(Hardware design source data)

========================

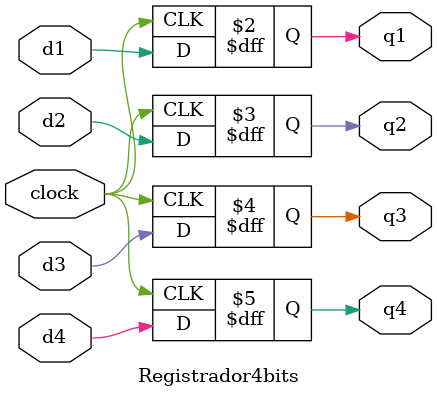
<source format=v>
module Registrador4bits(
  input clock,
  input d1,
  input d2,
  input d3,
  input d4,
  output reg q1,
  output reg q2,
  output reg q3,
  output reg q4
);
  
  always @ (posedge clock) begin
    q1 <= d1;
    q2 <= d2;
    q3 <= d3;
    q4 <= d4;
  end
  
endmodule
</source>
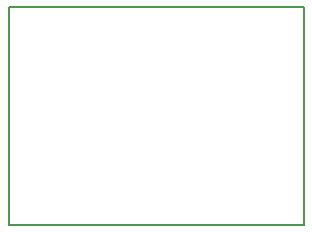
<source format=gbr>
G04 #@! TF.GenerationSoftware,KiCad,Pcbnew,5.0.2-bee76a0~70~ubuntu18.04.1*
G04 #@! TF.CreationDate,2020-06-27T14:22:49+01:00*
G04 #@! TF.ProjectId,picodvi_pmod,7069636f-6476-4695-9f70-6d6f642e6b69,rev?*
G04 #@! TF.SameCoordinates,Original*
G04 #@! TF.FileFunction,Profile,NP*
%FSLAX46Y46*%
G04 Gerber Fmt 4.6, Leading zero omitted, Abs format (unit mm)*
G04 Created by KiCad (PCBNEW 5.0.2-bee76a0~70~ubuntu18.04.1) date Sat 27 Jun 2020 14:22:49 BST*
%MOMM*%
%LPD*%
G01*
G04 APERTURE LIST*
%ADD10C,0.200000*%
G04 APERTURE END LIST*
D10*
X152000000Y-86000000D02*
X152000000Y-67500000D01*
X127000000Y-86000000D02*
X152000000Y-86000000D01*
X127000000Y-67500000D02*
X127000000Y-86000000D01*
X152000000Y-67500000D02*
X127000000Y-67500000D01*
M02*

</source>
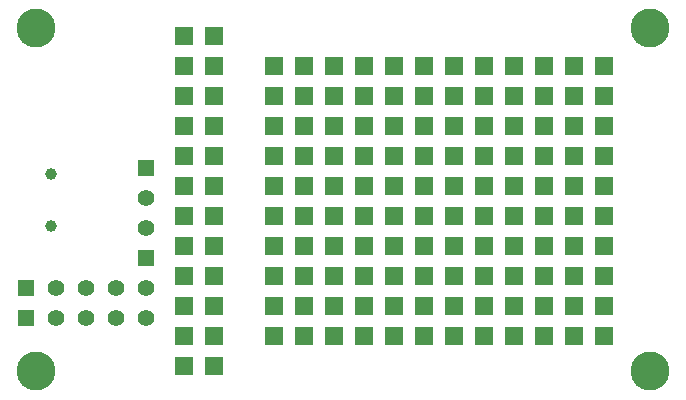
<source format=gbs>
G75*
G70*
%OFA0B0*%
%FSLAX24Y24*%
%IPPOS*%
%LPD*%
%AMOC8*
5,1,8,0,0,1.08239X$1,22.5*
%
%ADD10C,0.1300*%
%ADD11C,0.0394*%
%ADD12R,0.0555X0.0555*%
%ADD13C,0.0555*%
%ADD14R,0.0631X0.0631*%
D10*
X005969Y004991D03*
X005969Y016409D03*
X026442Y016409D03*
X026442Y004991D03*
D11*
X006461Y009834D03*
X006461Y011566D03*
D12*
X009644Y011765D03*
X009644Y008765D03*
X005644Y007765D03*
X005644Y006765D03*
D13*
X006644Y006765D03*
X007644Y006765D03*
X008644Y006765D03*
X009644Y006765D03*
X009644Y007765D03*
X008644Y007765D03*
X007644Y007765D03*
X006644Y007765D03*
X009644Y009765D03*
X009644Y010765D03*
D14*
X010894Y011167D03*
X011894Y011167D03*
X011894Y012167D03*
X010894Y012167D03*
X010894Y013167D03*
X011894Y013167D03*
X011894Y014167D03*
X010894Y014167D03*
X010894Y015167D03*
X011894Y015167D03*
X011894Y016167D03*
X010894Y016167D03*
X013894Y015167D03*
X014894Y015167D03*
X015894Y015167D03*
X016894Y015167D03*
X017894Y015167D03*
X018894Y015167D03*
X019894Y015167D03*
X020894Y015167D03*
X021894Y015167D03*
X022894Y015167D03*
X023894Y015167D03*
X024894Y015167D03*
X024894Y014167D03*
X023894Y014167D03*
X022894Y014167D03*
X021894Y014167D03*
X020894Y014167D03*
X019894Y014167D03*
X018894Y014167D03*
X017894Y014167D03*
X016894Y014167D03*
X015894Y014167D03*
X014894Y014167D03*
X013894Y014167D03*
X013894Y013167D03*
X014894Y013167D03*
X015894Y013167D03*
X016894Y013167D03*
X017894Y013167D03*
X018894Y013167D03*
X019894Y013167D03*
X020894Y013167D03*
X021894Y013167D03*
X022894Y013167D03*
X023894Y013167D03*
X024894Y013167D03*
X024894Y012167D03*
X023894Y012167D03*
X022894Y012167D03*
X021894Y012167D03*
X020894Y012167D03*
X019894Y012167D03*
X018894Y012167D03*
X017894Y012167D03*
X016894Y012167D03*
X015894Y012167D03*
X014894Y012167D03*
X013894Y012167D03*
X013894Y011167D03*
X014894Y011167D03*
X015894Y011167D03*
X016894Y011167D03*
X017894Y011167D03*
X018894Y011167D03*
X019894Y011167D03*
X020894Y011167D03*
X021894Y011167D03*
X022894Y011167D03*
X023894Y011167D03*
X024894Y011167D03*
X024894Y010167D03*
X023894Y010167D03*
X022894Y010167D03*
X021894Y010167D03*
X020894Y010167D03*
X019894Y010167D03*
X018894Y010167D03*
X017894Y010167D03*
X016894Y010167D03*
X015894Y010167D03*
X014894Y010167D03*
X013894Y010167D03*
X013894Y009167D03*
X014894Y009167D03*
X015894Y009167D03*
X016894Y009167D03*
X017894Y009167D03*
X018894Y009167D03*
X019894Y009167D03*
X020894Y009167D03*
X021894Y009167D03*
X022894Y009167D03*
X023894Y009167D03*
X024894Y009167D03*
X024894Y008167D03*
X023894Y008167D03*
X022894Y008167D03*
X021894Y008167D03*
X020894Y008167D03*
X019894Y008167D03*
X018894Y008167D03*
X017894Y008167D03*
X016894Y008167D03*
X015894Y008167D03*
X014894Y008167D03*
X013894Y008167D03*
X013894Y007167D03*
X014894Y007167D03*
X015894Y007167D03*
X016894Y007167D03*
X017894Y007167D03*
X018894Y007167D03*
X019894Y007167D03*
X020894Y007167D03*
X021894Y007167D03*
X022894Y007167D03*
X023894Y007167D03*
X024894Y007167D03*
X024894Y006167D03*
X023894Y006167D03*
X022894Y006167D03*
X021894Y006167D03*
X020894Y006167D03*
X019894Y006167D03*
X018894Y006167D03*
X017894Y006167D03*
X016894Y006167D03*
X015894Y006167D03*
X014894Y006167D03*
X013894Y006167D03*
X011894Y006167D03*
X010894Y006167D03*
X010894Y007167D03*
X011894Y007167D03*
X011894Y008167D03*
X010894Y008167D03*
X010894Y009167D03*
X011894Y009167D03*
X011894Y010167D03*
X010894Y010167D03*
X010894Y005167D03*
X011894Y005167D03*
M02*

</source>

========================

▸ TRY IT
Transcribe every entry exactly, leaving out the pictures.

▸ TASK ANSWER
<source format=v>
module Registrador4bits(
  input clock,
  input d1,
  input d2,
  input d3,
  input d4,
  output reg q1,
  output reg q2,
  output reg q3,
  output reg q4
);
  
  always @ (posedge clock) begin
    q1 <= d1;
    q2 <= d2;
    q3 <= d3;
    q4 <= d4;
  end
  
endmodule
</source>
<source format=gbr>
G04 #@! TF.GenerationSoftware,KiCad,Pcbnew,5.0.2-bee76a0~70~ubuntu18.04.1*
G04 #@! TF.CreationDate,2020-06-27T14:22:49+01:00*
G04 #@! TF.ProjectId,picodvi_pmod,7069636f-6476-4695-9f70-6d6f642e6b69,rev?*
G04 #@! TF.SameCoordinates,Original*
G04 #@! TF.FileFunction,Profile,NP*
%FSLAX46Y46*%
G04 Gerber Fmt 4.6, Leading zero omitted, Abs format (unit mm)*
G04 Created by KiCad (PCBNEW 5.0.2-bee76a0~70~ubuntu18.04.1) date Sat 27 Jun 2020 14:22:49 BST*
%MOMM*%
%LPD*%
G01*
G04 APERTURE LIST*
%ADD10C,0.200000*%
G04 APERTURE END LIST*
D10*
X152000000Y-86000000D02*
X152000000Y-67500000D01*
X127000000Y-86000000D02*
X152000000Y-86000000D01*
X127000000Y-67500000D02*
X127000000Y-86000000D01*
X152000000Y-67500000D02*
X127000000Y-67500000D01*
M02*

</source>
<source format=gbs>
G75*
G70*
%OFA0B0*%
%FSLAX24Y24*%
%IPPOS*%
%LPD*%
%AMOC8*
5,1,8,0,0,1.08239X$1,22.5*
%
%ADD10C,0.1300*%
%ADD11C,0.0394*%
%ADD12R,0.0555X0.0555*%
%ADD13C,0.0555*%
%ADD14R,0.0631X0.0631*%
D10*
X005969Y004991D03*
X005969Y016409D03*
X026442Y016409D03*
X026442Y004991D03*
D11*
X006461Y009834D03*
X006461Y011566D03*
D12*
X009644Y011765D03*
X009644Y008765D03*
X005644Y007765D03*
X005644Y006765D03*
D13*
X006644Y006765D03*
X007644Y006765D03*
X008644Y006765D03*
X009644Y006765D03*
X009644Y007765D03*
X008644Y007765D03*
X007644Y007765D03*
X006644Y007765D03*
X009644Y009765D03*
X009644Y010765D03*
D14*
X010894Y011167D03*
X011894Y011167D03*
X011894Y012167D03*
X010894Y012167D03*
X010894Y013167D03*
X011894Y013167D03*
X011894Y014167D03*
X010894Y014167D03*
X010894Y015167D03*
X011894Y015167D03*
X011894Y016167D03*
X010894Y016167D03*
X013894Y015167D03*
X014894Y015167D03*
X015894Y015167D03*
X016894Y015167D03*
X017894Y015167D03*
X018894Y015167D03*
X019894Y015167D03*
X020894Y015167D03*
X021894Y015167D03*
X022894Y015167D03*
X023894Y015167D03*
X024894Y015167D03*
X024894Y014167D03*
X023894Y014167D03*
X022894Y014167D03*
X021894Y014167D03*
X020894Y014167D03*
X019894Y014167D03*
X018894Y014167D03*
X017894Y014167D03*
X016894Y014167D03*
X015894Y014167D03*
X014894Y014167D03*
X013894Y014167D03*
X013894Y013167D03*
X014894Y013167D03*
X015894Y013167D03*
X016894Y013167D03*
X017894Y013167D03*
X018894Y013167D03*
X019894Y013167D03*
X020894Y013167D03*
X021894Y013167D03*
X022894Y013167D03*
X023894Y013167D03*
X024894Y013167D03*
X024894Y012167D03*
X023894Y012167D03*
X022894Y012167D03*
X021894Y012167D03*
X020894Y012167D03*
X019894Y012167D03*
X018894Y012167D03*
X017894Y012167D03*
X016894Y012167D03*
X015894Y012167D03*
X014894Y012167D03*
X013894Y012167D03*
X013894Y011167D03*
X014894Y011167D03*
X015894Y011167D03*
X016894Y011167D03*
X017894Y011167D03*
X018894Y011167D03*
X019894Y011167D03*
X020894Y011167D03*
X021894Y011167D03*
X022894Y011167D03*
X023894Y011167D03*
X024894Y011167D03*
X024894Y010167D03*
X023894Y010167D03*
X022894Y010167D03*
X021894Y010167D03*
X020894Y010167D03*
X019894Y010167D03*
X018894Y010167D03*
X017894Y010167D03*
X016894Y010167D03*
X015894Y010167D03*
X014894Y010167D03*
X013894Y010167D03*
X013894Y009167D03*
X014894Y009167D03*
X015894Y009167D03*
X016894Y009167D03*
X017894Y009167D03*
X018894Y009167D03*
X019894Y009167D03*
X020894Y009167D03*
X021894Y009167D03*
X022894Y009167D03*
X023894Y009167D03*
X024894Y009167D03*
X024894Y008167D03*
X023894Y008167D03*
X022894Y008167D03*
X021894Y008167D03*
X020894Y008167D03*
X019894Y008167D03*
X018894Y008167D03*
X017894Y008167D03*
X016894Y008167D03*
X015894Y008167D03*
X014894Y008167D03*
X013894Y008167D03*
X013894Y007167D03*
X014894Y007167D03*
X015894Y007167D03*
X016894Y007167D03*
X017894Y007167D03*
X018894Y007167D03*
X019894Y007167D03*
X020894Y007167D03*
X021894Y007167D03*
X022894Y007167D03*
X023894Y007167D03*
X024894Y007167D03*
X024894Y006167D03*
X023894Y006167D03*
X022894Y006167D03*
X021894Y006167D03*
X020894Y006167D03*
X019894Y006167D03*
X018894Y006167D03*
X017894Y006167D03*
X016894Y006167D03*
X015894Y006167D03*
X014894Y006167D03*
X013894Y006167D03*
X011894Y006167D03*
X010894Y006167D03*
X010894Y007167D03*
X011894Y007167D03*
X011894Y008167D03*
X010894Y008167D03*
X010894Y009167D03*
X011894Y009167D03*
X011894Y010167D03*
X010894Y010167D03*
X010894Y005167D03*
X011894Y005167D03*
M02*

</source>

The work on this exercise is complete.